Recentemente a Receita Federal do Brasil (RFB) publicou uma Solução de Consulta (ruling) que reconheceu a aplicação do Tratado Brasil-Portugal e da alíquota de ganho de capital no Brasil de 15%, de modo a afastar o regime de alíquotas progressivas. Além disso, a aplicação do Tratado também pode reduzir a alíquota para 0% caso o investidor residente em Portugal detenha participação na sociedade brasileira em patamar inferior a 10%. 

Na Solução de Consulta COSIT nº 150/2021, a RFB reconheceu os efeitos do item 6 do Protocolo anexo ao Tratado Brasil-Portugal. Essa disposição, ao se reportar ao artigo 13, que trata dos ganhos de capital, contém a seguinte ressalva: “na eventualidade de, posteriormente à assinatura da presente Convenção, o Brasil concluir com um terceiro Estado não situado na América Latina uma Convenção que limite (…) o poder de tributação do outro Estado Contratante que não seja aquele em que for residente o beneficiário dos rendimentos, uma limitação idêntica será automaticamente aplicada às relações entre o Brasil e Portugal”.

Ocorre que o Brasil veio a celebrar, no ano de 2002, um Tratado para Evitar a Dupla Tributação com Israel, que contém regras sobre a tributação de ganhos de capital mais benéficas do que aquelas contidas no Tratado Brasil-Portugal. 

De fato, o artigo 13(3) do Tratado Brasil-Israel prevê que os ganhos de capital obtidos por um residente de um Estado Contratante na venda de ações de uma sociedade residente do outro Estado Contratante poderão ser tributados nesse outro Estado, “mas somente se o residente do primeiro Estado mencionado detiver a propriedade, direta ou indiretamente, a qualquer tempo no período de doze meses anterior a tal venda, troca ou outra forma de disposição, de ações dando direito a 10 por cento ou mais do direito de voto na sociedade”. Adicionalmente, o mesmo dispositivo esclarece que o imposto cobrado pelo país onde está localizada a sociedade não poderá exceder a 15%. 

Nota-se que artigo acima mencionado contém limitações claras para o país de localização da sociedade cujas ações são vendidas: (i) a tributação no Estado de localização está autorizada somente se o acionista estrangeiro detiver participação com direito a voto igual ou superior a 10%, a qualquer momento no período de 12 meses anterior à venda, observada a alíquota máxima de 15%; e (ii) por uma interpretação lógica, a contrario sensu, em qualquer hipótese que não se enquadre naqueles casos (e.g. participação societária inferior a 10%), não existe autorização para que o Estado de localização da sociedade tribute o ganho de capital. 

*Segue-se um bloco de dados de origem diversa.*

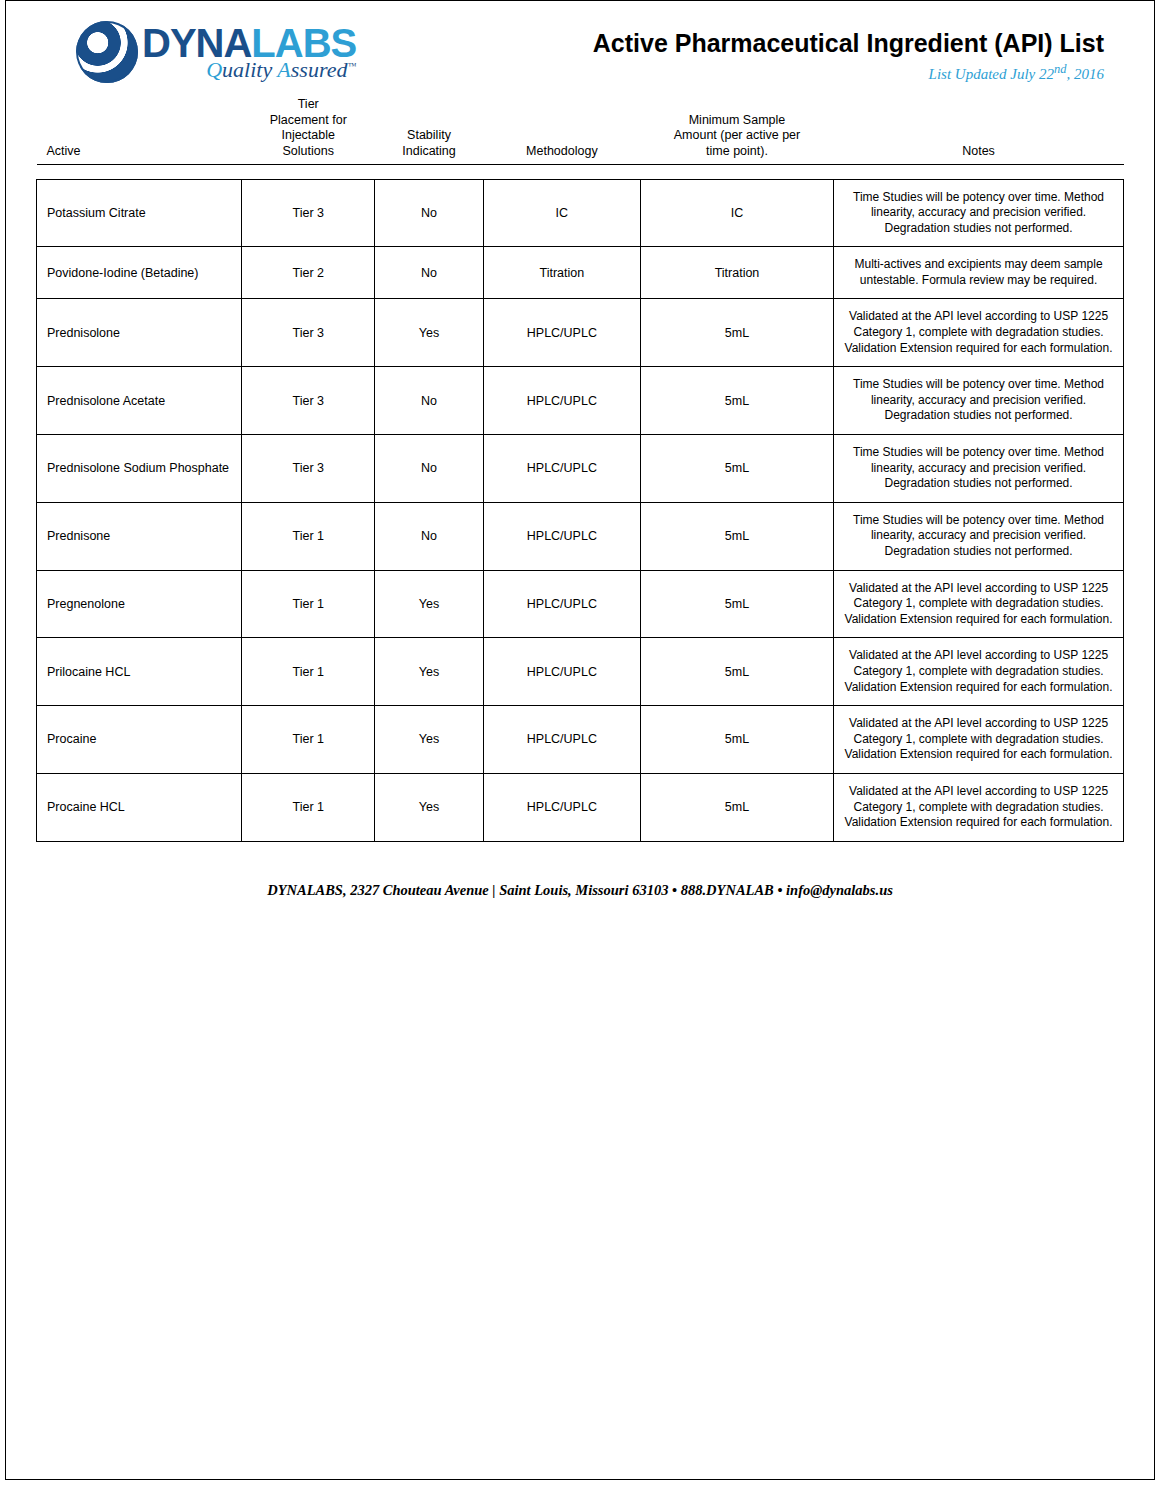DYNA LABS
Quality Assured™
Active Pharmaceutical Ingredient (API) List
List Updated July 22nd, 2016
| Active | Tier Placement for Injectable Solutions | Stability Indicating | Methodology | Minimum Sample Amount (per active per time point). | Notes |
| --- | --- | --- | --- | --- | --- |
| Potassium Citrate | Tier 3 | No | IC | IC | Time Studies will be potency over time. Method linearity, accuracy and precision verified. Degradation studies not performed. |
| Povidone-Iodine (Betadine) | Tier 2 | No | Titration | Titration | Multi-actives and excipients may deem sample untestable. Formula review may be required. |
| Prednisolone | Tier 3 | Yes | HPLC/UPLC | 5mL | Validated at the API level according to USP 1225 Category 1, complete with degradation studies. Validation Extension required for each formulation. |
| Prednisolone Acetate | Tier 3 | No | HPLC/UPLC | 5mL | Time Studies will be potency over time. Method linearity, accuracy and precision verified. Degradation studies not performed. |
| Prednisolone Sodium Phosphate | Tier 3 | No | HPLC/UPLC | 5mL | Time Studies will be potency over time. Method linearity, accuracy and precision verified. Degradation studies not performed. |
| Prednisone | Tier 1 | No | HPLC/UPLC | 5mL | Time Studies will be potency over time. Method linearity, accuracy and precision verified. Degradation studies not performed. |
| Pregnenolone | Tier 1 | Yes | HPLC/UPLC | 5mL | Validated at the API level according to USP 1225 Category 1, complete with degradation studies. Validation Extension required for each formulation. |
| Prilocaine HCL | Tier 1 | Yes | HPLC/UPLC | 5mL | Validated at the API level according to USP 1225 Category 1, complete with degradation studies. Validation Extension required for each formulation. |
| Procaine | Tier 1 | Yes | HPLC/UPLC | 5mL | Validated at the API level according to USP 1225 Category 1, complete with degradation studies. Validation Extension required for each formulation. |
| Procaine HCL | Tier 1 | Yes | HPLC/UPLC | 5mL | Validated at the API level according to USP 1225 Category 1, complete with degradation studies. Validation Extension required for each formulation. |
DYNALABS, 2327 Chouteau Avenue | Saint Louis, Missouri 63103 • 888.DYNALAB • info@dynalabs.us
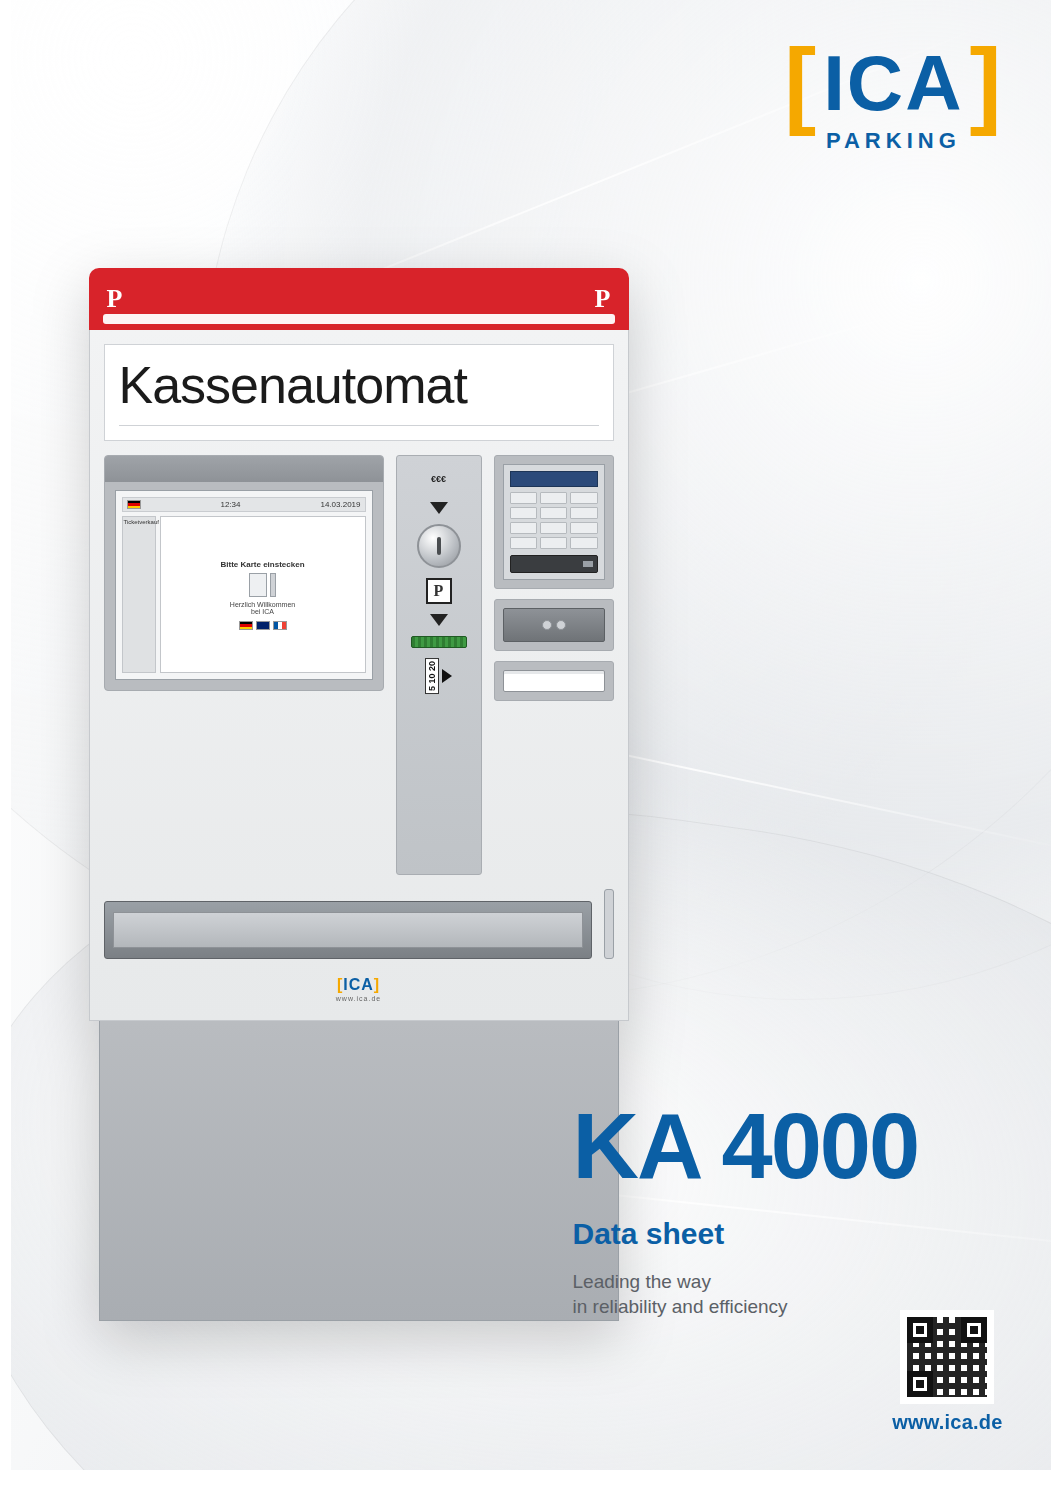[ICA]
PARKING
P P
Kassenautomat
12:34 14.03.2019
Ticketverkauf
Bitte Karte einstecken
Herzlich Willkommen
bei ICA
€€€
P
5 10 20
[ICA]
www.ica.de
KA 4000
Data sheet
Leading the way
in reliability and efficiency
www.ica.de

No caso concreto analisado na Solução de Consulta COSIT nº 150/2021, como a empresa portuguesa detinha participação superior a 10% na sociedade brasileira, a RFB concluiu corretamente pela aplicação da alíquota de 15% no Brasil, de forma a afastar o regime geral de alíquotas progressivas previsto na lei brasileira. Embora a RFB não tenha opinado sobre a hipótese de participação inferior a 10%, a interpretação que nos parece mais correta, conforme apontado acima, é pela impossibilidade de tributação no Estado onde está localizada a sociedade que tem sua participação alienada (Brasil). A RFB lembrou, ainda, que o Tratado Brasil-Portugal contém ressalvas quanto a aplicação de suas disposições a pessoas que estejam localizadas em regiões ou zonas incentivadas, a exemplo de Zonas Francas da Ilha da Madeira, da Ilha de Santa Maria etc.

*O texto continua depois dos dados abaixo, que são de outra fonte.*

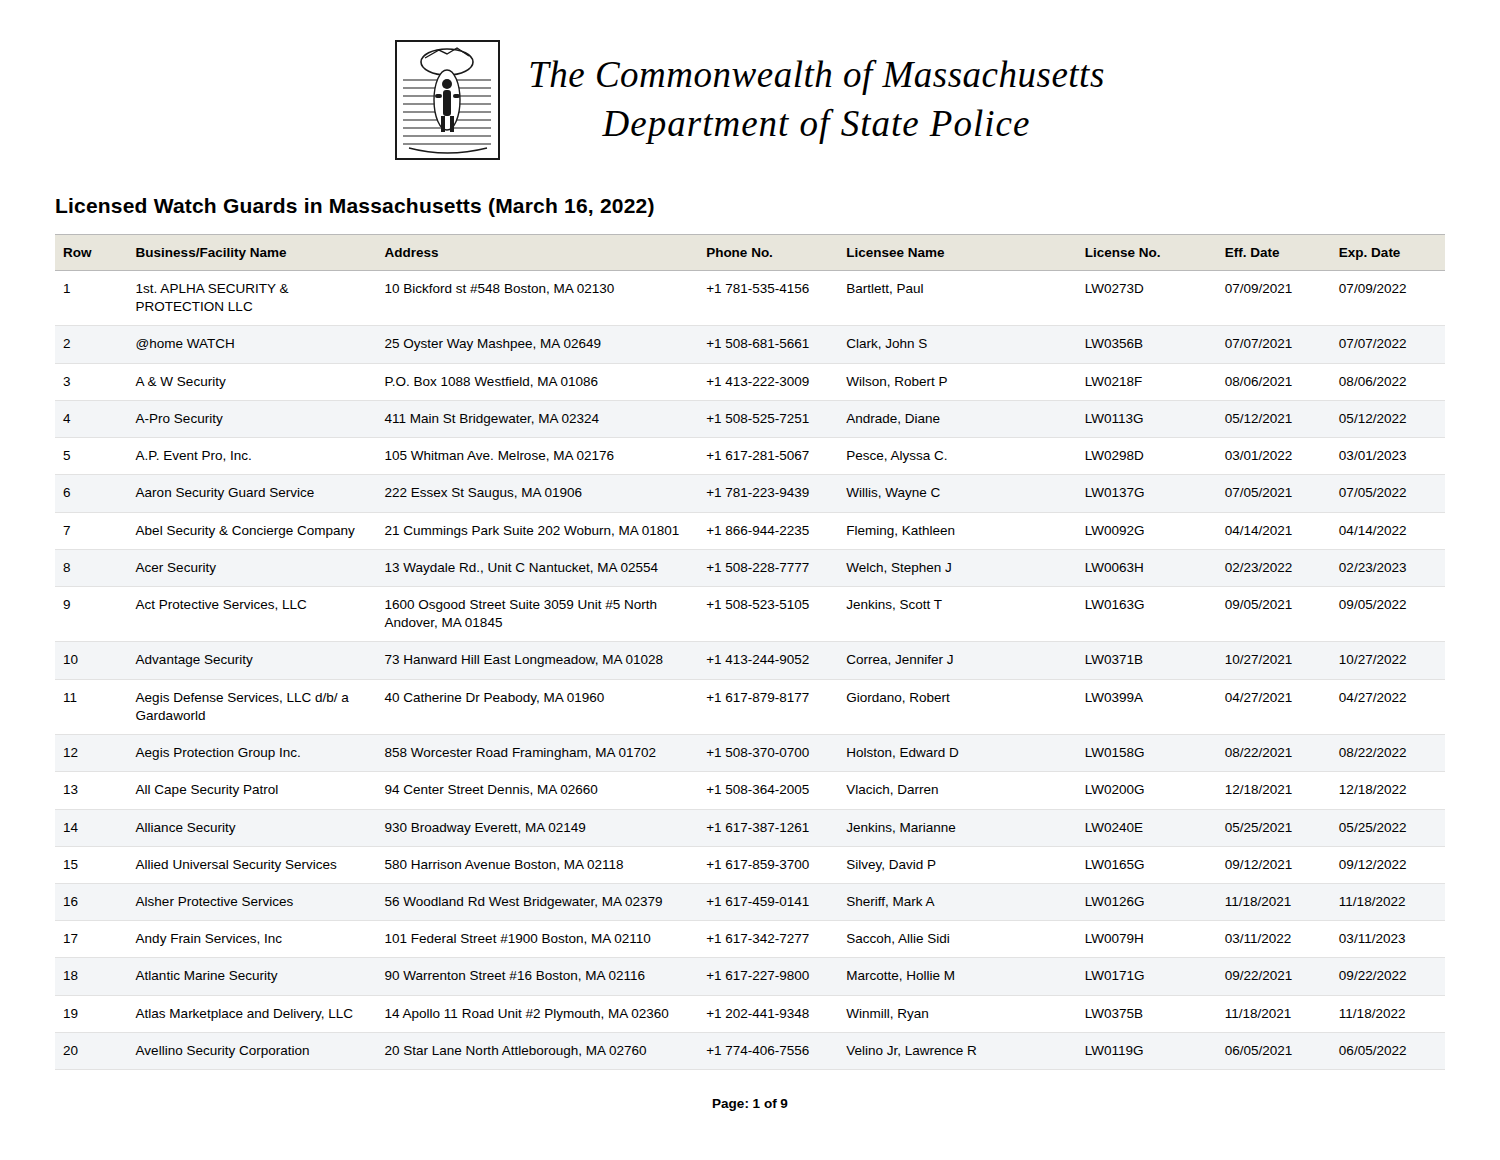The Commonwealth of Massachusetts
Department of State Police
Licensed Watch Guards in Massachusetts (March 16, 2022)
| Row | Business/Facility Name | Address | Phone No. | Licensee Name | License No. | Eff. Date | Exp. Date |
| --- | --- | --- | --- | --- | --- | --- | --- |
| 1 | 1st. APLHA SECURITY & PROTECTION LLC | 10 Bickford st #548 Boston, MA 02130 | +1 781-535-4156 | Bartlett, Paul | LW0273D | 07/09/2021 | 07/09/2022 |
| 2 | @home WATCH | 25 Oyster Way Mashpee, MA 02649 | +1 508-681-5661 | Clark, John S | LW0356B | 07/07/2021 | 07/07/2022 |
| 3 | A & W Security | P.O. Box 1088 Westfield, MA 01086 | +1 413-222-3009 | Wilson, Robert P | LW0218F | 08/06/2021 | 08/06/2022 |
| 4 | A-Pro Security | 411 Main St Bridgewater, MA 02324 | +1 508-525-7251 | Andrade, Diane | LW0113G | 05/12/2021 | 05/12/2022 |
| 5 | A.P. Event Pro, Inc. | 105 Whitman Ave. Melrose, MA 02176 | +1 617-281-5067 | Pesce, Alyssa C. | LW0298D | 03/01/2022 | 03/01/2023 |
| 6 | Aaron Security Guard Service | 222 Essex St Saugus, MA 01906 | +1 781-223-9439 | Willis, Wayne C | LW0137G | 07/05/2021 | 07/05/2022 |
| 7 | Abel Security & Concierge Company | 21 Cummings Park Suite 202 Woburn, MA 01801 | +1 866-944-2235 | Fleming, Kathleen | LW0092G | 04/14/2021 | 04/14/2022 |
| 8 | Acer Security | 13 Waydale Rd., Unit C Nantucket, MA 02554 | +1 508-228-7777 | Welch, Stephen J | LW0063H | 02/23/2022 | 02/23/2023 |
| 9 | Act Protective Services, LLC | 1600 Osgood Street Suite 3059 Unit #5 North Andover, MA 01845 | +1 508-523-5105 | Jenkins, Scott T | LW0163G | 09/05/2021 | 09/05/2022 |
| 10 | Advantage Security | 73 Hanward Hill East Longmeadow, MA 01028 | +1 413-244-9052 | Correa, Jennifer J | LW0371B | 10/27/2021 | 10/27/2022 |
| 11 | Aegis Defense Services, LLC d/b/ a Gardaworld | 40 Catherine Dr Peabody, MA 01960 | +1 617-879-8177 | Giordano, Robert | LW0399A | 04/27/2021 | 04/27/2022 |
| 12 | Aegis Protection Group Inc. | 858 Worcester Road Framingham, MA 01702 | +1 508-370-0700 | Holston, Edward D | LW0158G | 08/22/2021 | 08/22/2022 |
| 13 | All Cape Security Patrol | 94 Center Street Dennis, MA 02660 | +1 508-364-2005 | Vlacich, Darren | LW0200G | 12/18/2021 | 12/18/2022 |
| 14 | Alliance Security | 930 Broadway Everett, MA 02149 | +1 617-387-1261 | Jenkins, Marianne | LW0240E | 05/25/2021 | 05/25/2022 |
| 15 | Allied Universal Security Services | 580 Harrison Avenue Boston, MA 02118 | +1 617-859-3700 | Silvey, David P | LW0165G | 09/12/2021 | 09/12/2022 |
| 16 | Alsher Protective Services | 56 Woodland Rd West Bridgewater, MA 02379 | +1 617-459-0141 | Sheriff, Mark A | LW0126G | 11/18/2021 | 11/18/2022 |
| 17 | Andy Frain Services, Inc | 101 Federal Street #1900 Boston, MA 02110 | +1 617-342-7277 | Saccoh, Allie Sidi | LW0079H | 03/11/2022 | 03/11/2023 |
| 18 | Atlantic Marine Security | 90 Warrenton Street #16 Boston, MA 02116 | +1 617-227-9800 | Marcotte, Hollie M | LW0171G | 09/22/2021 | 09/22/2022 |
| 19 | Atlas Marketplace and Delivery, LLC | 14 Apollo 11 Road Unit #2 Plymouth, MA 02360 | +1 202-441-9348 | Winmill, Ryan | LW0375B | 11/18/2021 | 11/18/2022 |
| 20 | Avellino Security Corporation | 20 Star Lane North Attleborough, MA 02760 | +1 774-406-7556 | Velino Jr, Lawrence R | LW0119G | 06/05/2021 | 06/05/2022 |
Page: 1 of 9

Essa manifestação da RFB é uma excelente notícia para investidores portugueses. A depender dos valores envolvidos numa transação de venda de ações, uma redução das alíquotas nominais pode representar uma diminuição significativa no custo da transação. Nota-se, portanto, a importância de se conhecer as disposições dos Tratados para Evitar a Dupla Tributação. No caso específico do Tratado Brasil-Portugal, a sua correta aplicação permitirá que o investidor português pleiteie a aplicação de alíquotas reduzidas no cálculo do imposto de renda (15% ou 0%), com impacto direto no retorno sobre o capital investido.